此时郑漫正嚼着桂花糕眼睛眨巴眨巴的看着这两人,好奇的道:“棠棠,你怎么抱着她呢?”
傅棠唇角轻勾:“这个嘛……”
他揽着她肩膀的那只手虽然轻柔但却暗含力道,莫名的让人安心,她呼吸一窒,在他怀里大气也不敢出,只盼着腿上的麻劲赶紧过去,又过了好一会儿,她红着脸小声道:“好了……我好了。”
“好。”他轻笑,缓缓放了手,“方才你说我娘替你解了围,可是有人欺负你?”
“没有。”
她这边刚否认,就听那边郑漫一嗓子笃定道:“有!”
“紫衣服老妖怪,欺负她。”
“噗!”听着郑漫稚气的言语她不由得笑了出来。
傅金氏喜爱紫色,更爱穿紫衣,在傅府是出了名的。她又甚是霸道,她可穿却不许旁人穿,以前曾有个丫鬟也穿了一身紫衣,结果那丫鬟当晚就不见了,第二天发现时已在荷塘里溺死了。
傅棠道:“金雪娘又来找你麻烦?”
“一点小事罢了,你不必放在心上。”他本就事务缠身,又在帮她处理爹爹的事情,她不想府里这些鸡毛蒜皮的小事也来麻烦他,“那对蠢母女还欺负不到我。”
“只是……”她心里有些疑惑,“我曾听人说,傅金氏是续弦,并非傅燕柔的亲娘,可我看,她们关系甚好就像亲母女一样。”
依傅燕柔那个娇纵蛮横的性子,一个外来的女人突然占了她亲生母亲的位置,她肯干?还和傅金氏处的像亲母女一般。

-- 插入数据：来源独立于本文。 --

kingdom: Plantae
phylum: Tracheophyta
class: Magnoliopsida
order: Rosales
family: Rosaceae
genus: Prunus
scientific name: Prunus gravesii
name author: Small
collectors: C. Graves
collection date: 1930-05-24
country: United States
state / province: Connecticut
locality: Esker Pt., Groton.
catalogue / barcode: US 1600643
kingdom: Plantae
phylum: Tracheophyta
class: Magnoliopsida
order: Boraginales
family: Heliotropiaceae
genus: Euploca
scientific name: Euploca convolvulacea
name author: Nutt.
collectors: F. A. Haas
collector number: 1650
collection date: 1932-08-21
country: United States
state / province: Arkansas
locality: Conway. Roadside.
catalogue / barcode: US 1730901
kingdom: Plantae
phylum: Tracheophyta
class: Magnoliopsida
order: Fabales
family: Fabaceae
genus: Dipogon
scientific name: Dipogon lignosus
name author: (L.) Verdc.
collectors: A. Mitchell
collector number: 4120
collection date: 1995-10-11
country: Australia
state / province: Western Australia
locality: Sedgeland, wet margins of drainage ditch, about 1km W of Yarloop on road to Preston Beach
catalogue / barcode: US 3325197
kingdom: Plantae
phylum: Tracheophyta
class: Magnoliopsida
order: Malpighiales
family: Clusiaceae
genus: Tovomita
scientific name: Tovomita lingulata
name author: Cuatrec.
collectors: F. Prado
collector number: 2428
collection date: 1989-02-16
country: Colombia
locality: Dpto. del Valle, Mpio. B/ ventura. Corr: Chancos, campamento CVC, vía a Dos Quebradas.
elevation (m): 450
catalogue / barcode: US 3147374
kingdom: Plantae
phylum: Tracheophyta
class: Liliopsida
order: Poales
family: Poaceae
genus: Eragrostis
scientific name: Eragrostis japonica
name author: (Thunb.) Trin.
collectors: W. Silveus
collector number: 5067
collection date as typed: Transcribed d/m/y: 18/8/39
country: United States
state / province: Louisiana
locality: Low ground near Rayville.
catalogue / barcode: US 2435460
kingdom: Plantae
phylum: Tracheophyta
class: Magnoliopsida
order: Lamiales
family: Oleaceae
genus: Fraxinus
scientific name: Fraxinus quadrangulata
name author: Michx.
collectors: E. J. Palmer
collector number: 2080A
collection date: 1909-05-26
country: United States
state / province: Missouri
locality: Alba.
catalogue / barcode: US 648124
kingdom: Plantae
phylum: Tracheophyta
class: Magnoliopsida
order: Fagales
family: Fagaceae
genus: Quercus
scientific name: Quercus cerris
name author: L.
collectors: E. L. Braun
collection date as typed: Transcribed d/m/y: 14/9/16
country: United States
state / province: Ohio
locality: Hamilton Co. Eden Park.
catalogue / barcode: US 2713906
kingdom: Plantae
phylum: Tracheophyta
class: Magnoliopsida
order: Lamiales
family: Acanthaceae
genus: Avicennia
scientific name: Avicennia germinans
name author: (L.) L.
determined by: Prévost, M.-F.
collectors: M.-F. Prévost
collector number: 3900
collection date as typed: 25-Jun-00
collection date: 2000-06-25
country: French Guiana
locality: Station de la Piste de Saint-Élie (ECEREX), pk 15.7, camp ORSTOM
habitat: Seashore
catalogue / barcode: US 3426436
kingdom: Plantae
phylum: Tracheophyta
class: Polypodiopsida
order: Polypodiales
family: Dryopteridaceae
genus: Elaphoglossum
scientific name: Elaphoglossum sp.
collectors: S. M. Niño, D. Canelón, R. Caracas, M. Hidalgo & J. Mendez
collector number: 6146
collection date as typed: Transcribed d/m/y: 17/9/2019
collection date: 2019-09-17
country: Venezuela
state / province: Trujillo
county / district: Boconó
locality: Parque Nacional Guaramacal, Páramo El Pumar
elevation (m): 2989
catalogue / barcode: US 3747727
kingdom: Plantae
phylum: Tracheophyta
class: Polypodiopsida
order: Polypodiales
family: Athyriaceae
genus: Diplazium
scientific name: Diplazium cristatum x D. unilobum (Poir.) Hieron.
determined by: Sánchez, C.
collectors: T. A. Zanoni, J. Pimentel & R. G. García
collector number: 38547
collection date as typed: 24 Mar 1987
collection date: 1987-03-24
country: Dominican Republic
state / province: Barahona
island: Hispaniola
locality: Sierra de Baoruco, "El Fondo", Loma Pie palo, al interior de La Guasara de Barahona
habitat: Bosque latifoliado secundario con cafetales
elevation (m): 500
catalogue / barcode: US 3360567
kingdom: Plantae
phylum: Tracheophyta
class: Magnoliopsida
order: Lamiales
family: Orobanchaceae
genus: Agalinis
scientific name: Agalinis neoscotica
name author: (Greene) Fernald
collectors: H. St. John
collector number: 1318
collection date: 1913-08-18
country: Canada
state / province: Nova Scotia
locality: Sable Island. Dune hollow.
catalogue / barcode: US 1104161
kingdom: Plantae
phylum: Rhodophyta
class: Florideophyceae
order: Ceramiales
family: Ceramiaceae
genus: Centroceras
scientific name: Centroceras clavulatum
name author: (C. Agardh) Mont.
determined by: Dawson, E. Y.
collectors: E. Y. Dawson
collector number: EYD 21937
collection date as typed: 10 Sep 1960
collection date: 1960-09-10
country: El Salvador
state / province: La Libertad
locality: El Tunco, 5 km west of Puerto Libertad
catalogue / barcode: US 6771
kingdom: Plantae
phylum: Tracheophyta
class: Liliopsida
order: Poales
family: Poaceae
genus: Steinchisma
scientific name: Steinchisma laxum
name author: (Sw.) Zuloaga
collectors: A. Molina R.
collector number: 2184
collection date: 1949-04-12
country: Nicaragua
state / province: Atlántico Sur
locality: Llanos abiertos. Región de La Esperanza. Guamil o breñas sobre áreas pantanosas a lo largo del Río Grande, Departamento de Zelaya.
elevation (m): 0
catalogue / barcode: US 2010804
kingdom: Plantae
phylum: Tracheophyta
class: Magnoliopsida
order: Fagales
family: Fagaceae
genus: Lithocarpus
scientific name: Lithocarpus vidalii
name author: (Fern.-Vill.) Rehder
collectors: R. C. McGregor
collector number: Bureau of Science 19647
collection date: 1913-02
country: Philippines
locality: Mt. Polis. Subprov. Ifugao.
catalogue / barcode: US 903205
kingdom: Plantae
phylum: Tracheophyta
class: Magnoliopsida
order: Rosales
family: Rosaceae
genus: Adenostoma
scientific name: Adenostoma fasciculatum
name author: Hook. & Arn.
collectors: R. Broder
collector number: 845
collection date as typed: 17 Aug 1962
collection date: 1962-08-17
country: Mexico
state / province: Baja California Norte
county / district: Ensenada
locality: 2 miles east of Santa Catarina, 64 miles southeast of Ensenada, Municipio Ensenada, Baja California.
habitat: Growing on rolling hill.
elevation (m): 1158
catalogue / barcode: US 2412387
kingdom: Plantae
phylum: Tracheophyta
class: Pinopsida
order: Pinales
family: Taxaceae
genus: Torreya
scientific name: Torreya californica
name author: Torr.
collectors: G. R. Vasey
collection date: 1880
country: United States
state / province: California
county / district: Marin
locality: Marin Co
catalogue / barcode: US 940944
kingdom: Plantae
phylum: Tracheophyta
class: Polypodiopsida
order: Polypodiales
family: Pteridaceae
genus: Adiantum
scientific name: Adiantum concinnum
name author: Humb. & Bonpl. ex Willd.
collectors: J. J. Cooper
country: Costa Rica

“金雪娘原本是傅朔原配夫人的陪嫁丫鬟,傅朔虽为人狡诈奸猾,但对发妻却还算专情,她在世时不曾纳妾。只是后来傅燕柔亲娘在生下她之后便死了,为了绵延子嗣,傅朔这才不得已续弦,娶了金雪娘,二人成婚后却一直未有子嗣,傅燕柔算是金雪娘一手带大的,对傅燕柔算得上很好,感情自然不错。”
傅朔,傅府二爷。
宋清挽疑道:“这便奇怪了,这傅朔放着外面的世家千金不要,却娶一个丫鬟做正室,这不是让人笑话吗?”
傅棠淡淡的道:“傅朔原配常穿一袭紫衣。”
这就巧了,傅金氏也总是穿着一袭紫衣。
“你是说……傅金氏是在模仿傅朔亡妻的穿着打扮,这才让傅朔娶了她。”傅朔刚刚丧妻,心情沉痛,此时若有个像极他亡妻的人出现必会博得他好感。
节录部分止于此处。